Ses notices, le plus souvent assez brèves, contiennent principalement des informations sur la localisation des ports, villes côtières, caps, pointes, péninsules, havres, baies, fleuves, îles, îlots, roches, bancs de sable et récifs. Comme annoncé, GRANDPRÉ ne rentre pas dans des considérations historiques, économiques et géopolitiques. En revanche, en navigateur expérimenté, il prend grand soin, quand il en ressent la nécessité, de donner des conseils et indications utiles pour franchir un cap, un passage, rentrer dans un port ou un abri, en évitant les dangers pour y trouver un mouillage sûr. Le plus souvent, quand il ne se fie pas à ses propres relevés, il indique brièvement ses sources de renseignement. C’est ainsi qu’il se réfère souvent aux cartes du dépôt de la marine, aux travaux des cartographes Jacques-Nicolas BELLIN et César-François CASSINI, mais aussi aux indications fournies par les célèbres explorateurs que sont COOK, BOUGAINVILLE ou LAPÉROUSE.

La fin de la vie infiniment romanesque de GRANDPRÉ sera plus obscure.

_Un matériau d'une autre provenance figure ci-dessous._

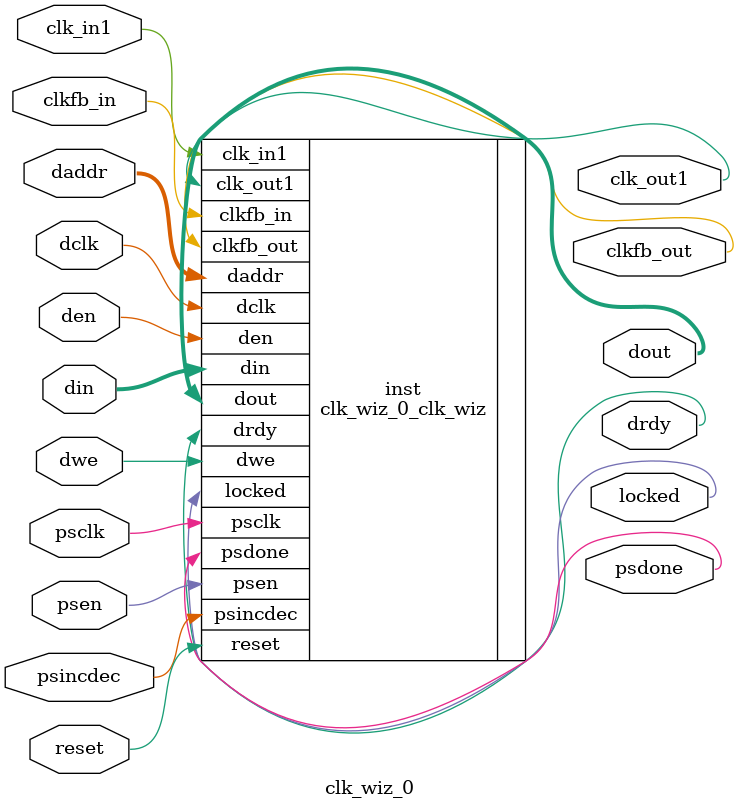
<source format=v>


`timescale 1ps/1ps

(* CORE_GENERATION_INFO = "clk_wiz_0,clk_wiz_v6_0_6_0_0,{component_name=clk_wiz_0,use_phase_alignment=true,use_min_o_jitter=false,use_max_i_jitter=false,use_dyn_phase_shift=true,use_inclk_switchover=false,use_dyn_reconfig=true,enable_axi=0,feedback_source=FDBK_ONCHIP,PRIMITIVE=MMCM,num_out_clk=1,clkin1_period=100.000,clkin2_period=10.0,use_power_down=false,use_reset=true,use_locked=true,use_inclk_stopped=false,feedback_type=SINGLE,CLOCK_MGR_TYPE=NA,manual_override=false}" *)

module clk_wiz_0 
 (
  input         clkfb_in,
  // Clock out ports
  output        clk_out1,
  output        clkfb_out,
  // Dynamic reconfiguration ports
  input   [6:0] daddr,
  input         dclk,
  input         den,
  input  [15:0] din,
  output [15:0] dout,
  output        drdy,
  input         dwe,
  // Dynamic phase shift ports
  input         psclk,
  input         psen,
  input         psincdec,
  output        psdone,
  // Status and control signals
  input         reset,
  output        locked,
 // Clock in ports
  input         clk_in1
 );

  clk_wiz_0_clk_wiz inst
  (
  .clkfb_in(clkfb_in),
  // Clock out ports  
  .clk_out1(clk_out1),
  .clkfb_out(clkfb_out),
  // Dynamic reconfiguration ports            
  .daddr(daddr),
  .dclk(dclk),
  .den(den),
  .din(din),
  .dout(dout),
  .drdy(drdy),
  .dwe(dwe),
  // Dynamic phase shift ports                
  .psclk(psclk),
  .psen(psen),
  .psincdec(psincdec),
  .psdone(psdone),
  // Status and control signals               
  .reset(reset), 
  .locked(locked),
 // Clock in ports
  .clk_in1(clk_in1)
  );

endmodule

</source>
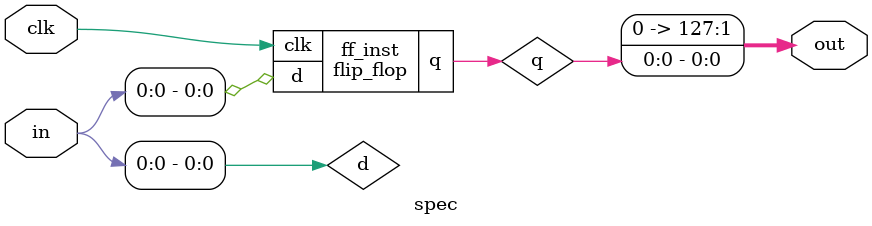
<source format=sv>

module latch (input logic in,
              output logic out,
              input wire en);

   always @(en or in) begin
      if(en) begin
         // non-blocking assignment
         out <= in;
      end
   end

endmodule

// flip-flop built using the non-blocking assignment latch
module flip_flop (input logic d,
                  output logic q,
                  input clk);
   reg m;

   latch master_latch (.en  (~clk),
                       .in  (d),
                       .out (m));

   latch slave_latch (.en  (clk),
                      .in  (m),
                      .out (q));
endmodule // flip_flop

module spec (input logic [127:0] in,
             output wire [127:0] out,
             input               clk);
   reg  q;
   wire d;

   assign d = in[0];

   flip_flop ff_inst (.d (d),
                      .q (q),
                      .clk (clk));

   assign out = q;

endmodule  // flip-flop

</source>
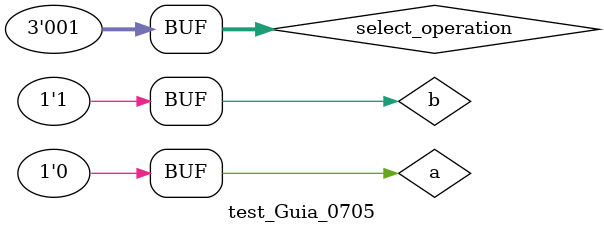
<source format=v>
module Guia_0705 (
    input a,
    input b,
    input [2:0] select_operation,
    output reg out
);

  // Declaração de fios internos
  wire not_a, not_b;
  wire and_out, nand_out, xor_out, xnor_out, or_out, nor_out;

  // Implementação das portas lógicas
  not (not_a, a);
  not (not_b, b);
  and (and_out, a, b);
  nand (nand_out, a, b);
  xor (xor_out, a, b);
  xnor (xnor_out, a, b);
  or (or_out, a, b);
  nor (nor_out, a, b);

  // Seleção da operação
  always @*
  begin
    case(select_operation)
      3'b000: out = not_a; // NOT A
      3'b001: out = not_b; // NOT B
      3'b010: out = and_out; // AND
      3'b011: out = nand_out; // NAND
      3'b100: out = xor_out; // XOR
      3'b101: out = xnor_out; // XNOR
      3'b110: out = or_out; // OR
      3'b111: out = nor_out; // NOR
      default: out = 1'bx; // Caso inválido
    endcase
  end

endmodule

module test_Guia_0705;

  reg a, b;
  reg [2:0] select_operation;
  wire out;

  // Instanciar o módulo Guia_0705
  Guia_0705 uut (a, b, select_operation, out);

  initial begin
    $display(" a b sel_op out");
    a = 1'b0; b = 1'b1; select_operation = 3'b010; // Teste com AND

    // Projetar testes do módulo
    #1 $monitor("%b %b %b %b", a, b, select_operation, out);
    #1 select_operation = 3'b100; // Teste com XOR
    #1 select_operation = 3'b111; // Teste com NOR
    #1 select_operation = 3'b000; // Teste com NOT A
    #1 select_operation = 3'b001; // Teste com NOT B
  end

endmodule

</source>
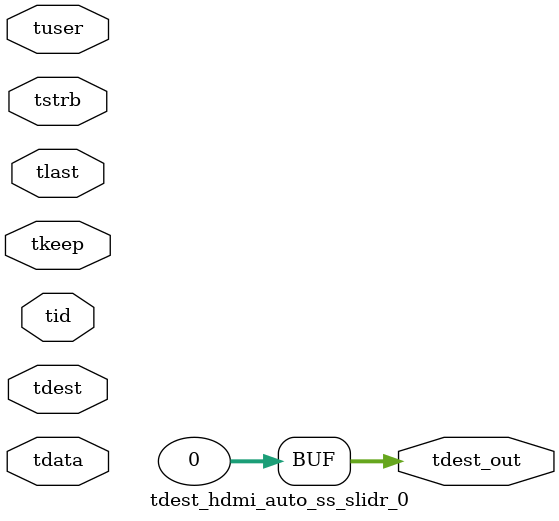
<source format=v>


`timescale 1ps/1ps

module tdest_hdmi_auto_ss_slidr_0 #
(
parameter C_S_AXIS_TDATA_WIDTH = 32,
parameter C_S_AXIS_TUSER_WIDTH = 0,
parameter C_S_AXIS_TID_WIDTH   = 0,
parameter C_S_AXIS_TDEST_WIDTH = 0,
parameter C_M_AXIS_TDEST_WIDTH = 32
)
(
input  [(C_S_AXIS_TDATA_WIDTH == 0 ? 1 : C_S_AXIS_TDATA_WIDTH)-1:0     ] tdata,
input  [(C_S_AXIS_TUSER_WIDTH == 0 ? 1 : C_S_AXIS_TUSER_WIDTH)-1:0     ] tuser,
input  [(C_S_AXIS_TID_WIDTH   == 0 ? 1 : C_S_AXIS_TID_WIDTH)-1:0       ] tid,
input  [(C_S_AXIS_TDEST_WIDTH == 0 ? 1 : C_S_AXIS_TDEST_WIDTH)-1:0     ] tdest,
input  [(C_S_AXIS_TDATA_WIDTH/8)-1:0 ] tkeep,
input  [(C_S_AXIS_TDATA_WIDTH/8)-1:0 ] tstrb,
input                                                                    tlast,
output [C_M_AXIS_TDEST_WIDTH-1:0] tdest_out
);

assign tdest_out = {1'b0};

endmodule


</source>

Nous savons simplement que, de 1806 à 1813, il est fonctionnaire des impôts à Rennes, avant d’être désigné président de la Société des antiquaires de Paris. De retour à Saint-Malo, il se voit boudé par les autorités locales qui le considèrent comme un aventurier usurpateur de titres. Suite à des ennuis financiers en 1821, il part précipitamment pour la Russie, avant de revenir trois ans plus tard au pays, où il est en butte à des tracasseries policières et administratives. Pour autant, ces péripéties ne l’empêchent pas de continuer son travail d’écriture et de publier plusieurs ouvrages et articles sur une multitude de sujets généralement centrés sur la marine, la géographie, la physique et l’archéologie. En 1829, il signe un remarqué Répertoire polyglotte de la marine à l’usage des navigateurs et des armateurs, rédigé en cinq langues. Membre de la Société de géographie de Paris, il y présentera le 21 octobre 1825 un rapport sur l’emplacement de l’Atlantide, qu’il situe entre l’archipel des Açores, les Canaries et les îles du Cap-Vert. Oublié de ses contemporains, il mourra dans l’indigence en janvier 1846.

Exemple de notice

*ABRĖVERACK [orthographe fantaisiste du port de l’Aber Wra’ch, dans le Finistère] : Havre sur la côte de Bretagne au N.E. du passage du Four. On y entre par trois passages : le chenal des Malouins, celui de la Pendante, et le Grand Chenal ; le premier est à l’E., celui de la Pendante au milieu, le Grand Chenal est à l’O. Pour entrer par le chenal des Malouins on amènera au S. la pointe de l’O. de l’île Géonier ; on laissera à bâbord les trois pierres, on passera entre les deux tous et entre la Pendante et le rocher qui se trouve à l’O. de l’île Géonier, on laissera courir en portant toujours le cap au S., sur la pointe Penenez que l’on tiendra par la pointe de l’E. de l’île Croix. Quand on aura dépassé l’île Plate, on sera dans le grand canal ; on prendra garde aux rochers qui sont au S.S.E. de la Pendante. En entrant par la Pendante, on laissera à tribord le Menhos et à bâbord le Garecuas et la Pendante. Quand on aura dépassé cette dernière, on laissera venir sur bâbord au S.E.1/4S. laissant à tribord les Pots-de-Beurre ; quand on sera entre l’île Croix et l’île Plate, on sera dans le grand canal. Pour entrer par le Grand Chenal, il faut ouvrir la rivière à l’E.S.E. 26 S. corrigé, et l’on gouvernera sur cette aire de vent, laissant à bâbord le Mentif et le Poularuin Menut ; et à tribord la basse Normande ; on laissera courir pour ranger les roches de l’île Croix, et on lancera aussitôt à mi-canal entre elle et l’île Plate. Quand on aura dépassé cette dernière, on aura 9 brasses, et l’on gouvernera sur St-Antoine Reau pour suivre le canal. On observera que ces passes sont hérissées de dangers qui demandent une grande pratique ou un pilote. Les marées y sont de 4 heures et 1/2. Lat. N. de la Pendante 48°-39′-40″. Long. 7° à l’O. de Paris.